LPWAN : quelles caractéristiques et quels réseaux pour le bas débit ?

LPWAN : quelles caractéristiques et quels réseaux pour le bas débit ? Avec ses réseaux longue portée, à faible consommation et à faible coût, la technologie LPWAN a de très nombreux atouts à offrir aux entreprises qui désirent se lancer dans l'Internet des objets.

Caractéristiques

La plupart des objets connectés utilisés dans le monde professionnel, tels que les capteurs ou compteurs, transmettent de faibles volumes de données au quotidien. Ils n’ont donc pas besoin d’un débit aussi conséquent qu’un consommateur lambda utilisant la 3G/4G/5G. C’est pourquoi ce sont les anciens réseaux 2G qui prennent surtout en charge les applications IoT. Toutefois, même la 2G paraît presque surdimensionnée pour les capteurs qui n’émettent que quelques octets par jour. D’où l’intérêt des réseaux LPWAN, conçus spécifiquement pour les échanges dans le domaine IoT, aux caractéristiques fort intéressantes :

  • ils peuvent transporter des données sur une longue distance (jusqu’à 50 km dans un champ libre),
  • ils offrent une excellente pénétration,
  • ils peuvent traverser les bâtiments et même communiquer en sous-sol,
  • leur consommation d’énergie est infime – 300 fois inférieure à celle d’une puce GSM,
  • ils peuvent fonctionner sur pile sur une longue période (plus de 10 ans),
  • leur module chipset a un très faible coût de fabrication, quelques euros à peine.

Les réseaux LPWAN (LoRa, Sigfox, LTE-M, NB-IoT)

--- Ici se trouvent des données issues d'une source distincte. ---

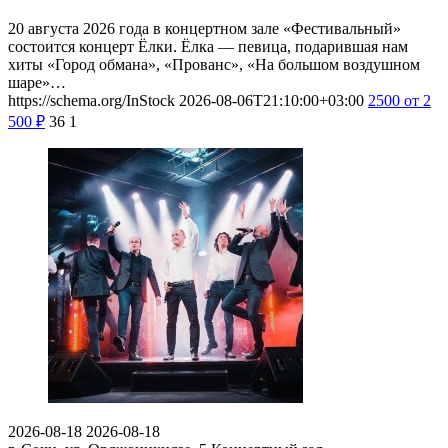
20 августа 2026 года в концертном зале «Фестивальный»
состоится концерт Ёлки. Ёлка — певица, подарившая нам
хиты «Город обмана», «Прованс», «На большом воздушном
шаре»…
https://schema.org/InStock
2026-08-06T21:10:00+03:00
2500
от 2
500
₽
36
1
2026-08-18
2026-08-18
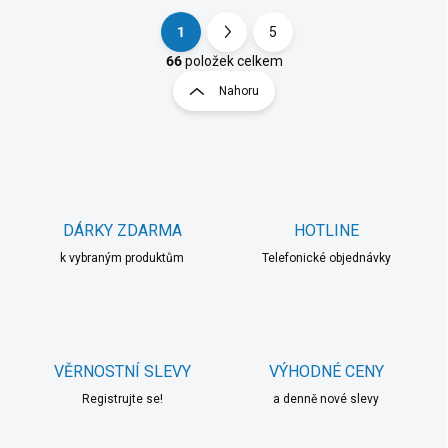
1
5
S
O
t
66
položek celkem
v
r
Nahoru
l
á
á
n
d
k
a
o
c
í
v
p
á
r
DÁRKY ZDARMA
HOTLINE
n
v
í
k vybraným produktům
Telefonické objednávky
k
y
v
ý
p
i
VĚRNOSTNÍ SLEVY
VÝHODNÉ CENY
s
u
Registrujte se!
a denně nové slevy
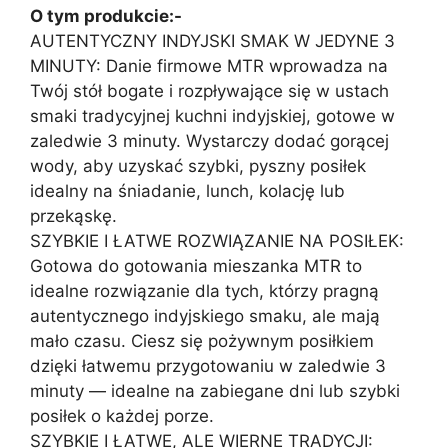
O tym produkcie:-
AUTENTYCZNY INDYJSKI SMAK W JEDYNE 3
MINUTY: Danie firmowe MTR wprowadza na
Twój stół bogate i rozpływające się w ustach
smaki tradycyjnej kuchni indyjskiej, gotowe w
zaledwie 3 minuty. Wystarczy dodać gorącej
wody, aby uzyskać szybki, pyszny posiłek
idealny na śniadanie, lunch, kolację lub
przekąskę.
SZYBKIE I ŁATWE ROZWIĄZANIE NA POSIŁEK:
Gotowa do gotowania mieszanka MTR to
idealne rozwiązanie dla tych, którzy pragną
autentycznego indyjskiego smaku, ale mają
mało czasu. Ciesz się pożywnym posiłkiem
dzięki łatwemu przygotowaniu w zaledwie 3
minuty — idealne na zabiegane dni lub szybki
posiłek o każdej porze.
SZYBKIE I ŁATWE, ALE WIERNE TRADYCJI:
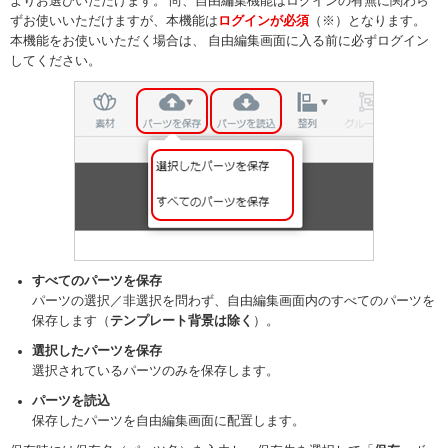
よりお選びいただけます。 尚、自由編集機能はログインの有無に関わら
ずお使いいただけますが、本機能は
ログインが必須
（※）となります。
本機能をお使いいただく場合は、 自由編集画面に入る前に必ずログイン
してください。
すべてのパーツを保存
パーツの選択／非選択を問わず、自由編集画面内のすべてのパーツを
保存します（
テンプレート背景は除く
）。
選択したパーツを保存
選択されているパーツのみを保存します。
パーツを読込
保存したパーツを自由編集画面に配置します。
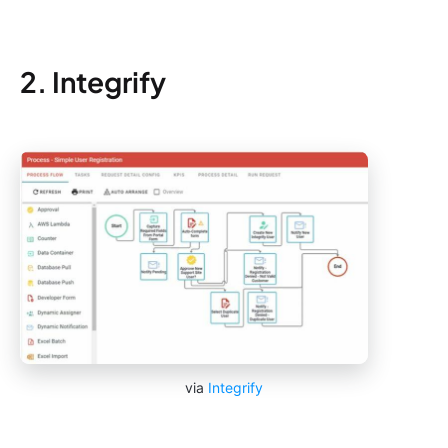
2. Integrify
via
Integrify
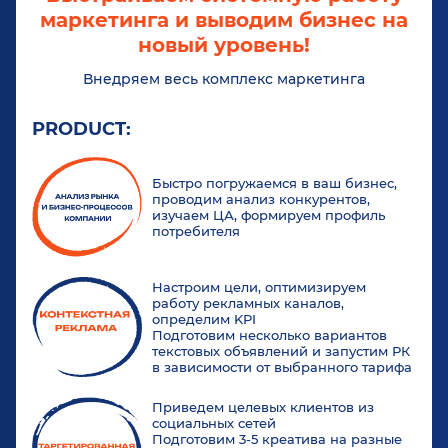
маркетинга и выводим бизнес на
новый уровень!
Внедряем весь комплекс маркетинга
PRODUCT:
Быстро погружаемся в ваш бизнес,
проводим анализ конкурентов,
изучаем ЦА, формируем профиль
потребителя
Настроим цели, оптимизируем
работу рекламных каналов,
определим KPI
Подготовим несколько вариантов
текстовых объявлений и запустим РК
в зависимости от выбранного тарифа
Приведем целевых клиентов из
социальных сетей
Подготовим 3-5 креатива на разные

Il existe plusieurs réseaux LPWAN, dont celui de Sigfox. Utilisant les bandes ISM de 868 MHz en Europe, un capteur Sigfox peut envoyer 140 messages par jour, de 12 octets chacun. La portée est de 10 km en ville et de 50 km en campagne. Le principal concurrent de Sigfox est le réseau LoRaWAN de l’entreprise Semtech. La portée de ses capteurs est la même, mais ils bénéficient d’un débit plus conséquent allant de 300 bits à 50 kbits, contre seulement 100 bits pour Sigfox. Par ailleurs, toute entreprise peut utiliser la technologie LoRaWAN qui est un réseau ouvert. Mais il est nécessaire d’installer ses propres antennes, là où Sigfox met à disposition celles de ses partenaires ou de son réseau propriétaire. Face à cette offensive, les opérateurs télécoms ne restent pas sans agir et ont décidé de répliquer en développant les standards LTE-M et le NB-IoT, qui reposent sur les antennes 4G existantes. Ceux-ci sont plus coûteux à la location, mais visent les objets connectés qui ont besoin de débits importants.

Etat du marché

Selon une étude du cabinet IoT Analytics, le monde comptait à la fin de l’année 2018 environ 200 réseaux IoT dont : 83 réseaux LoRaWan, 57 réseaux Sigfox, 46 réseaux NB-IoT, et 13 réseaux LTE-M. Les réseaux Sigfox et LoRaWan sont présents désormais dans plus d'une cinquantaine de pays, contre 28 pays pour le réseau NB-IoT et seulement 12 pays pour le réseau LTE-M. Ces chiffres sont amenés à évoluer très rapidement, compte tenu du développement rapide de l’Internet des objets. En effet, d’après une autre étude de la GSMA, le nombre de connexions IoT (cellulaires et non-cellulaires) va tripler entre 2018 et 2025 pour atteindre 25 milliards en 2025. Le marché global de l’IoT devrait alors s’élever à plus de 1 000 milliards de dollars.